Сизов сглотнул, увидев, что пули застревают в обшитом шёлком панцире, не разлетаясь в стороны и не создавая даже трещин в металле. Кирилл всё-таки ещё не готов был поверить, что такого эффекта смогли добиться. Дело решил случай: кто-то из чиновников министерства финансов (целую делегацию направили в Москву вместе с проштрафившимся командиром Экипажа) заикнулся, что панцири слишком дорогие, и что жизнь солдата дорого обойдётся казне, и так влезшей в долги.
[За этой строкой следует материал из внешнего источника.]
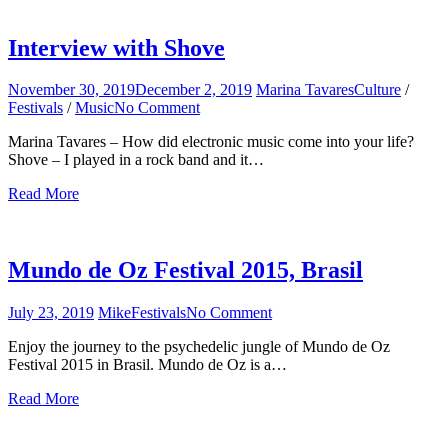
Interview with Shove
November 30, 2019
December 2, 2019
Marina Tavares
Culture
/
Festivals
/
Music
No Comment
on
Interview
Marina Tavares – How did electronic music come into your life?
with
Shove – I played in a rock band and it…
Shove
Read More
Mundo de Oz Festival 2015, Brasil
July 23, 2019
Mike
Festivals
No Comment
on
Mundo
Enjoy the journey to the psychedelic jungle of Mundo de Oz
de
Festival 2015 in Brasil. Mundo de Oz is a…
Oz
Festival
Read More
2015,
Brasil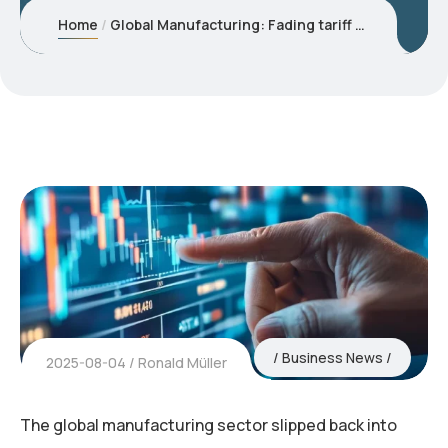
Home
Global Manufacturing: Fading tariff boost reveals underlying weakness
Business News
2025-08-04
Ronald Müller
The global manufacturing sector slipped back into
Один такой обошёлся бы примерно в четыре-пять тысяч рублей. И тогда в Кирилле воспылал инстинкт "сделать назло".
- А ну-ка, подайте мне лёгкий панцирь, от револьверных пуль. Любой, можно даже не по размеру, - стараясь сдерживать воинственные нотки, попросил Сизов. Через мгновение он уже держал такой в руках.
Лёгкий, тонкий, пластинчатый, в чём-то похожий на лорику древнеримского легионера, обшитый шёлком, выглядел панцирь не очень надёжно. Кирилл Владимирович осмотрел его со всех сторон, попробовал поднять над головой - а затем быстро надел на себя. Ничего странного, начальство просто "игрушку пробует на зуб". И тут Сизов решил доказать, что ценнее, жизнь человека или несколько тысяч бумажек ассигнациями.
- Виктор Павлович, возьмите-ка револьвер, - обратился он к тому чиновнику министерства финансов.
- То есть, Ваше…
- Дайте Виктору Павловичу револьвер кто-нибудь, - в глазах плясали чёртики.
Кто-то всунул в руку вмиг побелевшего щуплого человека в очках, с прилизанными волосами и мутным взглядом, оружие.
- А теперь, Виктор Павлович, стреляйте. Ну же, стреляйте! - вот тут-то свитские, чиновники и представители полиции заволновались. Наверное, наконец-то догадались, что что-то идёт "не по уставу".
- Но как же, как я могу, вдруг Вы, - министерский даже заикаться начал от страха.
- Немедленно! Нажмите на курок! Пли! - командный голос, или же рефлекс, или же страх сыграли своё дело, неизвестно, - но револьвер выстрелил.
Да, сильный толчок Кирилл Владимирович почувствовал, заболела левая часть живота: пуля, похоже, ударила неподалёку от ребра. Сизов снял панцирь, посмотрел недоверчиво на нетронутый китель, а потом начал смеяться: пуля застряла в металле.
- Вот видите, Виктор Павлович! И как думаете, что ценнее, моя жизнь или несколько тысяч рублей? А жизни других я ценю не менее, чем свою. Надеюсь, мой Экипаж получит ассигнования на покупку достаточного количество панцирей?
- Д-да, я н-надеюсь, - Виктор Павлович закрыл глаза и начал заваливаться на спину: обморок…
Тула разительно отличалась от Москвы: никакой первопрестольной, мещанской лени и медлительности, вороха чиновников разных мастей. А главное не было седовласого дворянства, заверяющего в преданности режиму, а всего через несколько недель уже готового "переродиться" в опору демократии и республики. К тому же свита Кирилла Владимировича заметно сократилась: множество под разными предлогами задержалось в Москве, памятуя о случае с чиновником министерства финансов Виктором Павловичем Душегубиным.